As for STEP: hence my suggestion to look at the truck crate, specifically their truck-stepio which in turn is based on ruststep.

That said, I would still support OBJ, both for meshed geometry (especially if the mesher can produce n-gons instead of dicing everything into triangles) and for trimmed NURBS export.

Simply because it is a vety low hanging fruit and the NURBS part is easy to verify via Maya or Rhino3D demo versions. They both read OBJ files containing higher order geometry.

As a user, OBJ export should give me those advantages:

DSchroer commented 6 months ago

Looks like I am in the position where work could start on this. From what I can tell there are no out of the box obj file libraries with free form curve support so it would need to be hand written.

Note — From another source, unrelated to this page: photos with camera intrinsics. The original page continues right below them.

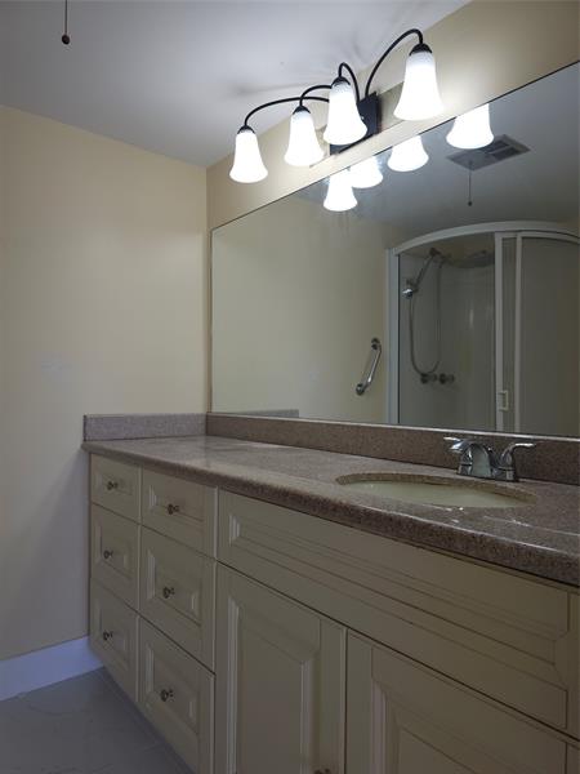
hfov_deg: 58.9
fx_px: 514
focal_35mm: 23
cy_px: 387
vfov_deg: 73.9
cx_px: 290
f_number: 1.7
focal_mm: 6.3
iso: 25
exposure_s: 1/60
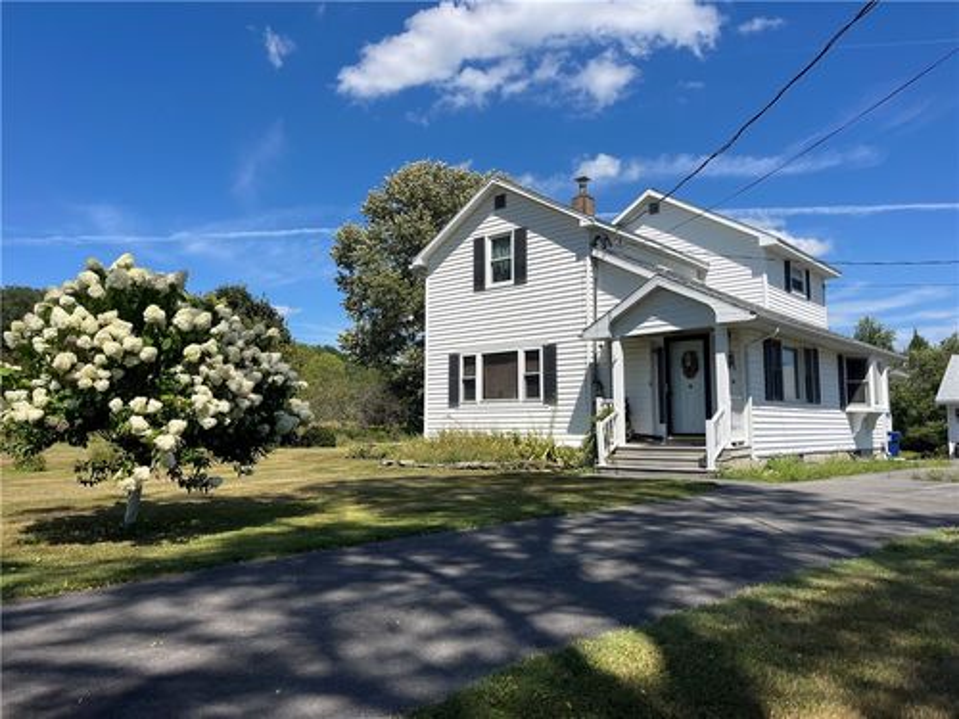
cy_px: 360
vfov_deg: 53.1
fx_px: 720
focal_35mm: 26
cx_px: 480
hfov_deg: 67.3
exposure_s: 1/3876
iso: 50
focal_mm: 5.1
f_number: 1.6
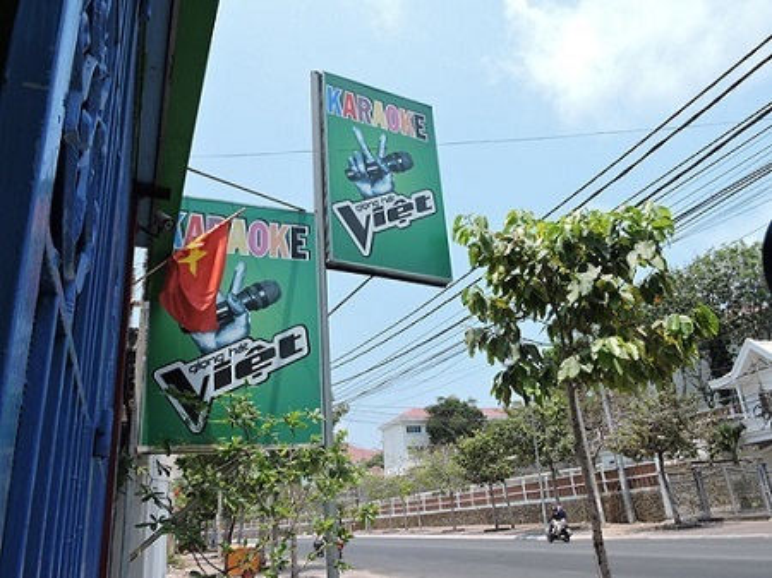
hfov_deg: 63.5
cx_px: 386
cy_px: 289
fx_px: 624
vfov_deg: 49.7
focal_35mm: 28
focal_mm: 5
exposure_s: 1/1000
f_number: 3.5
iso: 100
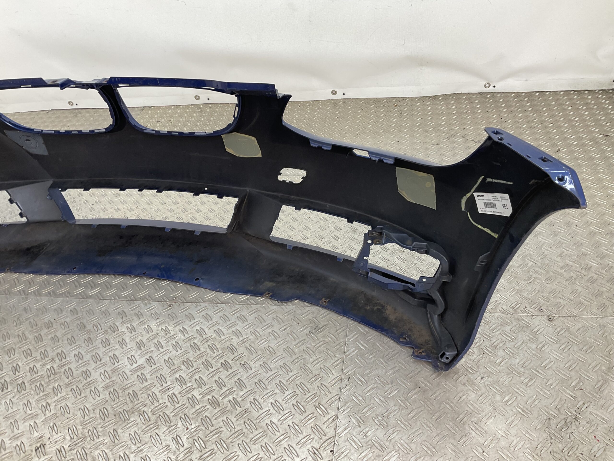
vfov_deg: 48.2
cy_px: 230
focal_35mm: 29
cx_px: 307
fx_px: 514
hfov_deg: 61.7
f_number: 1.8
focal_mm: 3
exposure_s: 1/100
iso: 25
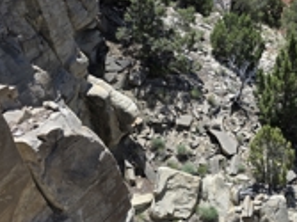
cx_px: 256
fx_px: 472
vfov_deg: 26.1
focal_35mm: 55
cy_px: 172
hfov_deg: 33.5
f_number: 1.7
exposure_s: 1/5447
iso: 80
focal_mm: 6.3
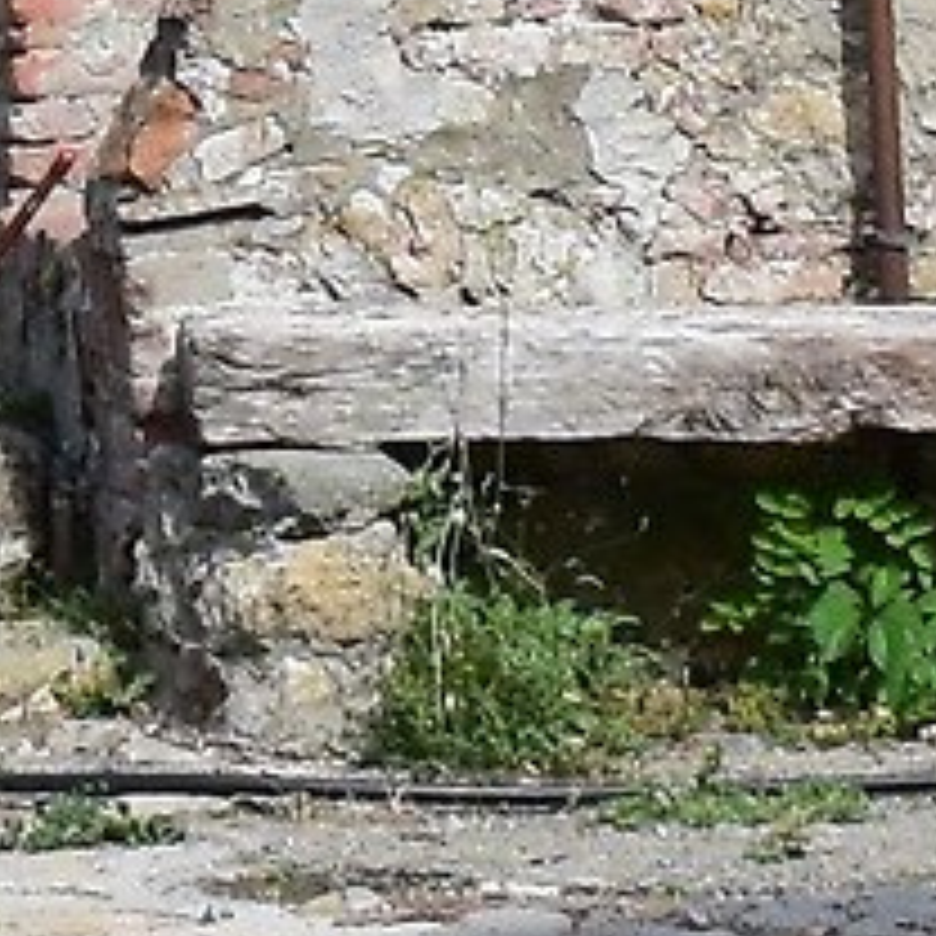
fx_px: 8688
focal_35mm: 284
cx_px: -90
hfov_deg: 6.1
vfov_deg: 5.8
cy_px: -1656
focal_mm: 10.9
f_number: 4.5
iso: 160
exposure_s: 1/640
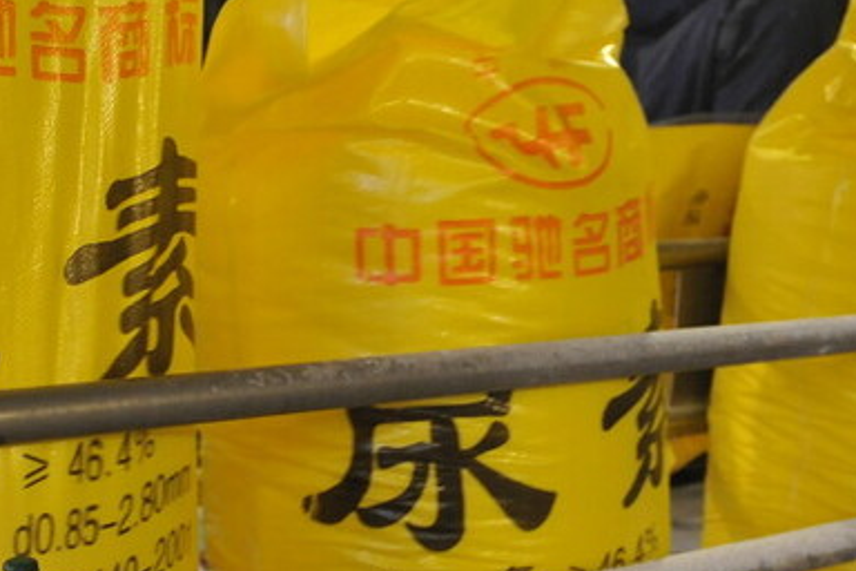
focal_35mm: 75
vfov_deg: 18.2
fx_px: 1783
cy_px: 333
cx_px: 281
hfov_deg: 26.8
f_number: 3.5
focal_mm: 24
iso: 2000
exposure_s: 1/50
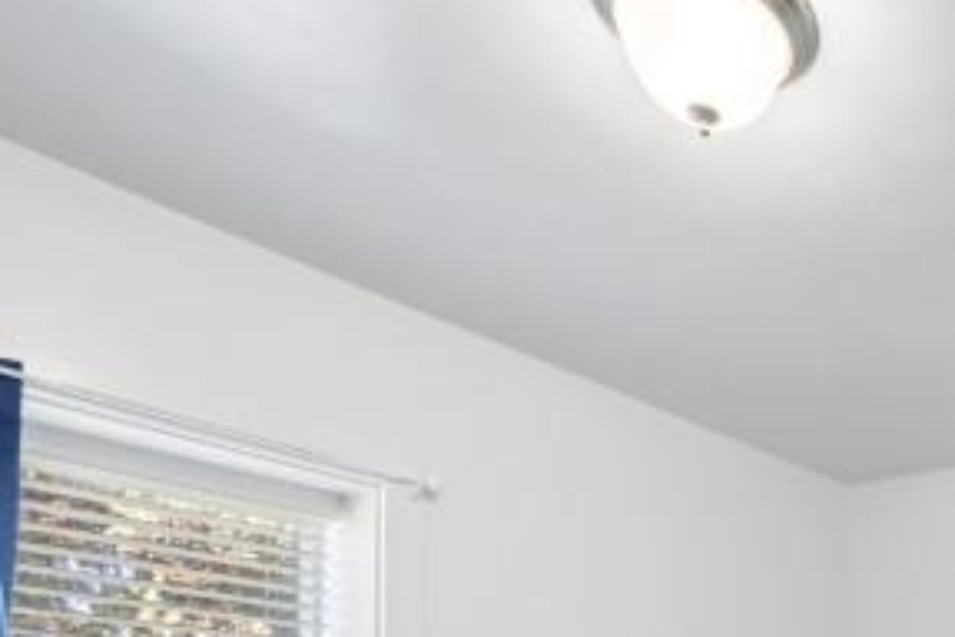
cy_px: 783
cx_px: 1108
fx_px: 928
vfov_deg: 31.2
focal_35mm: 35
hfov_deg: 40.7
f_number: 4
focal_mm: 14
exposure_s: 1/10
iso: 125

@virtualritz would you be able/willing to help with that development?

DSchroer commented 6 months ago

I suspect we could implement it here: crates/persistence/src/lib.rs

virtualritz commented 6 months ago

I suspect we could implement it here: crates/persistence/src/lib.r

Cool! But maybe change the name of this crate so you can eventuall publish it on crates.io (name clash, AFAICS).

Format specs are in the section Free-form curve/surface attributes here.

I can offer help like so:

Sample Files

These can be inspected to see how a (reasonably) well-formed OBJ containing these geometry types should look like.

I can contact different people for samples if you want to add STEP support, eventually.

Testing

Code Review

I can also look at code but I can't make any promises when or how much.

I just started a new job and as such my spare time has become a scarce resource.

DSchroer commented 6 months ago

Name may change later. Right now its not really intended for publishing. All the crates are pretty connected to dslcad themself.

virtualritz commented 4 months ago

Here are the promised examples from Rhino. Sorry this took so long.

A sphere and some CSG union operation between a sphere and a cube.

Sadly, from the looks of it, Rhino does not export join information to the OBJ.

Maybe we have more luck with Maya data that contains attached (Maya lingo), trimmed surfaces.